# [THE PROBLEM]
All lines below are to be output exactly as they stand.

DATA PROVIDED Block Start

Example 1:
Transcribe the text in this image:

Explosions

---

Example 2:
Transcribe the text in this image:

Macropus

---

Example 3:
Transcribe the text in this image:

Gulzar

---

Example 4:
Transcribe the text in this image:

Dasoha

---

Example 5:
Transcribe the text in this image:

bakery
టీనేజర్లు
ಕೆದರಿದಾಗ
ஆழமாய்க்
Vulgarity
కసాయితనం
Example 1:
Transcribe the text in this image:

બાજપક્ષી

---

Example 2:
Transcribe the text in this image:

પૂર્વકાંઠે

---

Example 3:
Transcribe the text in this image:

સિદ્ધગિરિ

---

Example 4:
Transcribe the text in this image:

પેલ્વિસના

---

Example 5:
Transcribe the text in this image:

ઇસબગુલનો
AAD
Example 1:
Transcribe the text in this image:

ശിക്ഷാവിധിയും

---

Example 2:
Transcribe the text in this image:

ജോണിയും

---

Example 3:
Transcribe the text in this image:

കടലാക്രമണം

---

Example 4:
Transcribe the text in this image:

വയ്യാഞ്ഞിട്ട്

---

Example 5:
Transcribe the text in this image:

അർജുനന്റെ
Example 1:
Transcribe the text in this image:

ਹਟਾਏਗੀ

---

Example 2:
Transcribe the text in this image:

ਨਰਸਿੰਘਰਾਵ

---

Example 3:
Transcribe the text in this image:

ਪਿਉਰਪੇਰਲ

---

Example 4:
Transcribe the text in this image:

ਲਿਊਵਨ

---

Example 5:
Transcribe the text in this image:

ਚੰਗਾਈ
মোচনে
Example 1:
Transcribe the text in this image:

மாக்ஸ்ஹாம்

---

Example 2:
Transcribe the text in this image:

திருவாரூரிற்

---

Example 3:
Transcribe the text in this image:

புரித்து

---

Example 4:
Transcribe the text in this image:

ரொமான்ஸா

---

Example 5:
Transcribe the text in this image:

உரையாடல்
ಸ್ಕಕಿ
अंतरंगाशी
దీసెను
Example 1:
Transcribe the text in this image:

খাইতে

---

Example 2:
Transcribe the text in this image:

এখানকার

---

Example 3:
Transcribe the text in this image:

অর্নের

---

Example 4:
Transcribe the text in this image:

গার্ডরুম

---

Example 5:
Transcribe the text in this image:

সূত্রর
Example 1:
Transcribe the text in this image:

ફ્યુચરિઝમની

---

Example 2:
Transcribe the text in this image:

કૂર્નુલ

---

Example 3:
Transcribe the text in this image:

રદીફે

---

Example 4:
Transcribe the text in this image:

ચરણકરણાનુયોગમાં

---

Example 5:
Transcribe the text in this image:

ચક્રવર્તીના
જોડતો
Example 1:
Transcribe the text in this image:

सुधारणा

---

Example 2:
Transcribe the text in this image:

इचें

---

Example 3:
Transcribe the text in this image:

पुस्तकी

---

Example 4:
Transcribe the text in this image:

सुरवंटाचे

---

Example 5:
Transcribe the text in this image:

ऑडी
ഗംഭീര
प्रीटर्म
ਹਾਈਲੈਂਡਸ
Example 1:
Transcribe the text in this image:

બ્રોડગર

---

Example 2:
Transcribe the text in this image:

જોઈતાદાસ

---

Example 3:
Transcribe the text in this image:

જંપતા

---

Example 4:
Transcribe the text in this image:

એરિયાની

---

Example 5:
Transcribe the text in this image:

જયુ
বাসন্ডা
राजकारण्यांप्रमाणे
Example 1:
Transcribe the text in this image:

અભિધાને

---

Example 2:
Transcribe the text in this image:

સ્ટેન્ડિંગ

DATA PROVIDED Block End

# [TASK RESULT]
Example 1:
Transcribe the text in this image:

Explosions

---

Example 2:
Transcribe the text in this image:

Macropus

---

Example 3:
Transcribe the text in this image:

Gulzar

---

Example 4:
Transcribe the text in this image:

Dasoha

---

Example 5:
Transcribe the text in this image:

bakery
టీనేజర్లు
ಕೆದರಿದಾಗ
ஆழமாய்க்
Vulgarity
కసాయితనం
Example 1:
Transcribe the text in this image:

બાજપક્ષી

---

Example 2:
Transcribe the text in this image:

પૂર્વકાંઠે

---

Example 3:
Transcribe the text in this image:

સિદ્ધગિરિ

---

Example 4:
Transcribe the text in this image:

પેલ્વિસના

---

Example 5:
Transcribe the text in this image:

ઇસબગુલનો
AAD
Example 1:
Transcribe the text in this image:

ശിക്ഷാവിധിയും

---

Example 2:
Transcribe the text in this image:

ജോണിയും

---

Example 3:
Transcribe the text in this image:

കടലാക്രമണം

---

Example 4:
Transcribe the text in this image:

വയ്യാഞ്ഞിട്ട്

---

Example 5:
Transcribe the text in this image:

അർജുനന്റെ
Example 1:
Transcribe the text in this image:

ਹਟਾਏਗੀ

---

Example 2:
Transcribe the text in this image:

ਨਰਸਿੰਘਰਾਵ

---

Example 3:
Transcribe the text in this image:

ਪਿਉਰਪੇਰਲ

---

Example 4:
Transcribe the text in this image:

ਲਿਊਵਨ

---

Example 5:
Transcribe the text in this image:

ਚੰਗਾਈ
মোচনে
Example 1:
Transcribe the text in this image:

மாக்ஸ்ஹாம்

---

Example 2:
Transcribe the text in this image:

திருவாரூரிற்

---

Example 3:
Transcribe the text in this image:

புரித்து

---

Example 4:
Transcribe the text in this image:

ரொமான்ஸா

---

Example 5:
Transcribe the text in this image:

உரையாடல்
ಸ್ಕಕಿ
अंतरंगाशी
దీసెను
Example 1:
Transcribe the text in this image:

খাইতে

---

Example 2:
Transcribe the text in this image:

এখানকার

---

Example 3:
Transcribe the text in this image:

অর্নের

---

Example 4:
Transcribe the text in this image:

গার্ডরুম

---

Example 5:
Transcribe the text in this image:

সূত্রর
Example 1:
Transcribe the text in this image:

ફ્યુચરિઝમની

---

Example 2:
Transcribe the text in this image:

કૂર્નુલ

---

Example 3:
Transcribe the text in this image:

રદીફે

---

Example 4:
Transcribe the text in this image:

ચરણકરણાનુયોગમાં

---

Example 5:
Transcribe the text in this image:

ચક્રવર્તીના
જોડતો
Example 1:
Transcribe the text in this image:

सुधारणा

---

Example 2:
Transcribe the text in this image:

इचें

---

Example 3:
Transcribe the text in this image:

पुस्तकी

---

Example 4:
Transcribe the text in this image:

सुरवंटाचे

---

Example 5:
Transcribe the text in this image:

ऑडी
ഗംഭീര
प्रीटर्म
ਹਾਈਲੈਂਡਸ
Example 1:
Transcribe the text in this image:

બ્રોડગર

---

Example 2:
Transcribe the text in this image:

જોઈતાદાસ

---

Example 3:
Transcribe the text in this image:

જંપતા

---

Example 4:
Transcribe the text in this image:

એરિયાની

---

Example 5:
Transcribe the text in this image:

જયુ
বাসন্ডা
राजकारण्यांप्रमाणे
Example 1:
Transcribe the text in this image:

અભિધાને

---

Example 2:
Transcribe the text in this image:

સ્ટેન્ડિંગ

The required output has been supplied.